* _Description of the task_
Reproduce the items word for word, starting with their first line and ending with the line that contains "v(-258.7, 128.06) *". Include that last line.

* _Extracted data_

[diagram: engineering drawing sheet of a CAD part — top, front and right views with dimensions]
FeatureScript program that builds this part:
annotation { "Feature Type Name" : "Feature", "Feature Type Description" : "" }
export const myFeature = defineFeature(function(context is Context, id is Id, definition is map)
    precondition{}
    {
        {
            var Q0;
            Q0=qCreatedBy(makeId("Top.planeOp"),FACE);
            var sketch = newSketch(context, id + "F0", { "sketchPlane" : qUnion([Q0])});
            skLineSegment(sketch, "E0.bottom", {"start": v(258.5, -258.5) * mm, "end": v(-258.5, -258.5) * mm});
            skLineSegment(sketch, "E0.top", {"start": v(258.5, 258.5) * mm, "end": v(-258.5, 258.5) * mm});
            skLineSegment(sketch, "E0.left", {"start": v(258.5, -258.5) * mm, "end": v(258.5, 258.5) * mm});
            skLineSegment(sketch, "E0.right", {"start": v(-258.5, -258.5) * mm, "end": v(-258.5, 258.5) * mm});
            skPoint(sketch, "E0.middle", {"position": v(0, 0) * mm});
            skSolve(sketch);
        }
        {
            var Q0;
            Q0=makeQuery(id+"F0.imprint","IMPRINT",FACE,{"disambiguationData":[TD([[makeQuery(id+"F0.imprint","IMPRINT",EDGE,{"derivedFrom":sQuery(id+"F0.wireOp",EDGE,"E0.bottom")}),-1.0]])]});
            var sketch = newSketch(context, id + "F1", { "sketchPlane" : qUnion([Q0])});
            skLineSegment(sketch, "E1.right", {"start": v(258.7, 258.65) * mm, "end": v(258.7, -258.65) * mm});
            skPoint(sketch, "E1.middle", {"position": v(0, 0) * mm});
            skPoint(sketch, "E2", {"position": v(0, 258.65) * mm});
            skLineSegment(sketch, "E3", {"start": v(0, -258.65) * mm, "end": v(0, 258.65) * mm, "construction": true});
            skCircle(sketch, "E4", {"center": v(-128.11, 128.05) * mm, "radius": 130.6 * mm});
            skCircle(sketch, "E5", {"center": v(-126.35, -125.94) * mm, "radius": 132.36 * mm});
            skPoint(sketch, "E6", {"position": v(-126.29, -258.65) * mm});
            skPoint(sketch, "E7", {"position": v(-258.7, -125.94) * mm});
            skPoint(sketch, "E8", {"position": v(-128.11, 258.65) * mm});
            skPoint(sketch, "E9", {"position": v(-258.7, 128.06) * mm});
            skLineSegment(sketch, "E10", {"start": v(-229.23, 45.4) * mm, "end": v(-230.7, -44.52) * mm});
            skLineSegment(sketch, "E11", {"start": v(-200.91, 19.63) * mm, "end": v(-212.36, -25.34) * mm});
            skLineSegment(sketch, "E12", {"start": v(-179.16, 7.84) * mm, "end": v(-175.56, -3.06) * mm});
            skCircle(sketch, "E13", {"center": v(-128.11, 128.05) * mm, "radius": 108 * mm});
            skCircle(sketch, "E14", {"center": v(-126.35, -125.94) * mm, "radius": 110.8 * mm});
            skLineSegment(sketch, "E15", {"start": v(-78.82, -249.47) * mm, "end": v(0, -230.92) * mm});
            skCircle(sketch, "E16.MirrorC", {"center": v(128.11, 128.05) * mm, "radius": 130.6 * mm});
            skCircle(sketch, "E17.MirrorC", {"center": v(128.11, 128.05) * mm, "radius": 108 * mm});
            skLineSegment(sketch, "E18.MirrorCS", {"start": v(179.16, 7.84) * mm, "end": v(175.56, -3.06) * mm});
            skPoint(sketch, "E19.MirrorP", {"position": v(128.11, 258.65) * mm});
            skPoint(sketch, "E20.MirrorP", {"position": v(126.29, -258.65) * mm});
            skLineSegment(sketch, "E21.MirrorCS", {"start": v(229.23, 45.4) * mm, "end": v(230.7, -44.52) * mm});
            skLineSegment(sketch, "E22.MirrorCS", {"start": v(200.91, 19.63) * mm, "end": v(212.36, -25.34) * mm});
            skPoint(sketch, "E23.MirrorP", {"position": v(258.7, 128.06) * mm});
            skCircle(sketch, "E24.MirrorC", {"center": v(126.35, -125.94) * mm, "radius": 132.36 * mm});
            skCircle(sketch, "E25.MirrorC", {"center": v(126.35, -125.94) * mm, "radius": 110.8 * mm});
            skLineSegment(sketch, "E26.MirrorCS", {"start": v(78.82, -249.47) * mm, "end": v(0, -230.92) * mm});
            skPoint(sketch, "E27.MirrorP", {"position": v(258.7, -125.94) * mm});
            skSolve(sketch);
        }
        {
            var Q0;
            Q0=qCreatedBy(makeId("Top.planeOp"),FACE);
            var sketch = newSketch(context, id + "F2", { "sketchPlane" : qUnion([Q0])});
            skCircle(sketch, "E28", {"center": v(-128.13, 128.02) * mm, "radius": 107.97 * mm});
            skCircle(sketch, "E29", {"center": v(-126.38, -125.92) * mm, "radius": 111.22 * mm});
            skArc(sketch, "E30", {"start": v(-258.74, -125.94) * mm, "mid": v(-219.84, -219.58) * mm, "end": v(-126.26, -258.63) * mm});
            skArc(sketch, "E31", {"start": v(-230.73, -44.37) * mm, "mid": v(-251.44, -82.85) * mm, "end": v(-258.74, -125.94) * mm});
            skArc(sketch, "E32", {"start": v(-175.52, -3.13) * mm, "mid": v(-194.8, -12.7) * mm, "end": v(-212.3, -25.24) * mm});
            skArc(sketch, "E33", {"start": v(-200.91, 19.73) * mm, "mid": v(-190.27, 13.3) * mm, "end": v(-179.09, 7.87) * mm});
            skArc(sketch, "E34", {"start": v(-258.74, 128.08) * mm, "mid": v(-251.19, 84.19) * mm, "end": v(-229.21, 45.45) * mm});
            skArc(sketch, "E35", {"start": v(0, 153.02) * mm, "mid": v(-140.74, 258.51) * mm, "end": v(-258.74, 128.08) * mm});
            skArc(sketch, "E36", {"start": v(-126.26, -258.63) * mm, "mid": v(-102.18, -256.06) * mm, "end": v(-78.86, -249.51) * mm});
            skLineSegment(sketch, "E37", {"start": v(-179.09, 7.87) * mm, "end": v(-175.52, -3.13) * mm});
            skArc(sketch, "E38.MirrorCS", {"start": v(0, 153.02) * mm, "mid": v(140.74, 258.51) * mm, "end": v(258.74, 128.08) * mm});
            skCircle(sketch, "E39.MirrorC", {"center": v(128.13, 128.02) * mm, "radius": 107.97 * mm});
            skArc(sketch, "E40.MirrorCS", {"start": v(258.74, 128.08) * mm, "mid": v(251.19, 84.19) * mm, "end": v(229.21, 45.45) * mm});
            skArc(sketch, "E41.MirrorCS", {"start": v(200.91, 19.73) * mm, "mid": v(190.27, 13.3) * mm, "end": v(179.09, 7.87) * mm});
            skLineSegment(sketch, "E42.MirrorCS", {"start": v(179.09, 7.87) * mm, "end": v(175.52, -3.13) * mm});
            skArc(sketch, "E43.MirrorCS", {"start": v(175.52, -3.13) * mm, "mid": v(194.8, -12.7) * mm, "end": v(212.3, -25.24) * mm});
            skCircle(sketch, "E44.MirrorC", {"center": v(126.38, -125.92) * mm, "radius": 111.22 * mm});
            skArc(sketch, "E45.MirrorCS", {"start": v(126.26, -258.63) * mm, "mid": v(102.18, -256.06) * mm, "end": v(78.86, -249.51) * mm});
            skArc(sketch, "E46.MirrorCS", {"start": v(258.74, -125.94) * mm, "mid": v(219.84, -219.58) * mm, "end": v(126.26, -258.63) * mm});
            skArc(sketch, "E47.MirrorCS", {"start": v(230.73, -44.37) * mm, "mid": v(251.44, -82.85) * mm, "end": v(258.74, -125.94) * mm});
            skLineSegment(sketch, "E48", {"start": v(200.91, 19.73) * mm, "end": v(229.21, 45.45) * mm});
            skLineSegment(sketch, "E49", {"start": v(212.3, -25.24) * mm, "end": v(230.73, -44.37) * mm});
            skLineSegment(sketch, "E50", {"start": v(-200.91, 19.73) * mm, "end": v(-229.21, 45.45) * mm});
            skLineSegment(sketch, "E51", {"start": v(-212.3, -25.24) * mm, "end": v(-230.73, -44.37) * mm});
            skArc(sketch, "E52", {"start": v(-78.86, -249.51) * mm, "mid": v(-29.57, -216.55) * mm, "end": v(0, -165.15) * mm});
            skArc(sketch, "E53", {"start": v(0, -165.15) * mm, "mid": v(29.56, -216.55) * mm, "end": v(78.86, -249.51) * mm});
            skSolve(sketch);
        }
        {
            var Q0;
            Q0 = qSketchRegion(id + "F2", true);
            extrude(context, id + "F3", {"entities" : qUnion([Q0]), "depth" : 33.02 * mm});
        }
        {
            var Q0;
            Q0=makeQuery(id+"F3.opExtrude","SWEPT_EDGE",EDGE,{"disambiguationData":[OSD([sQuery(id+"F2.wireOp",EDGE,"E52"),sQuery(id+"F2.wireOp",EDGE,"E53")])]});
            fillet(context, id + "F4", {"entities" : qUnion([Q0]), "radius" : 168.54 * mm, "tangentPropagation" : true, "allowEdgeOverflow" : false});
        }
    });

* _Task output_
[diagram: engineering drawing sheet of a CAD part — top, front and right views with dimensions]
FeatureScript program that builds this part:
annotation { "Feature Type Name" : "Feature", "Feature Type Description" : "" }
export const myFeature = defineFeature(function(context is Context, id is Id, definition is map)
    precondition{}
    {
        {
            var Q0;
            Q0=qCreatedBy(makeId("Top.planeOp"),FACE);
            var sketch = newSketch(context, id + "F0", { "sketchPlane" : qUnion([Q0])});
            skLineSegment(sketch, "E0.bottom", {"start": v(258.5, -258.5) * mm, "end": v(-258.5, -258.5) * mm});
            skLineSegment(sketch, "E0.top", {"start": v(258.5, 258.5) * mm, "end": v(-258.5, 258.5) * mm});
            skLineSegment(sketch, "E0.left", {"start": v(258.5, -258.5) * mm, "end": v(258.5, 258.5) * mm});
            skLineSegment(sketch, "E0.right", {"start": v(-258.5, -258.5) * mm, "end": v(-258.5, 258.5) * mm});
            skPoint(sketch, "E0.middle", {"position": v(0, 0) * mm});
            skSolve(sketch);
        }
        {
            var Q0;
            Q0=makeQuery(id+"F0.imprint","IMPRINT",FACE,{"disambiguationData":[TD([[makeQuery(id+"F0.imprint","IMPRINT",EDGE,{"derivedFrom":sQuery(id+"F0.wireOp",EDGE,"E0.bottom")}),-1.0]])]});
            var sketch = newSketch(context, id + "F1", { "sketchPlane" : qUnion([Q0])});
            skLineSegment(sketch, "E1.right", {"start": v(258.7, 258.65) * mm, "end": v(258.7, -258.65) * mm});
            skPoint(sketch, "E1.middle", {"position": v(0, 0) * mm});
            skPoint(sketch, "E2", {"position": v(0, 258.65) * mm});
            skLineSegment(sketch, "E3", {"start": v(0, -258.65) * mm, "end": v(0, 258.65) * mm, "construction": true});
            skCircle(sketch, "E4", {"center": v(-128.11, 128.05) * mm, "radius": 130.6 * mm});
            skCircle(sketch, "E5", {"center": v(-126.35, -125.94) * mm, "radius": 132.36 * mm});
            skPoint(sketch, "E6", {"position": v(-126.29, -258.65) * mm});
            skPoint(sketch, "E7", {"position": v(-258.7, -125.94) * mm});
            skPoint(sketch, "E8", {"position": v(-128.11, 258.65) * mm});
            skPoint(sketch, "E9", {"position": v(-258.7, 128.06) * mm});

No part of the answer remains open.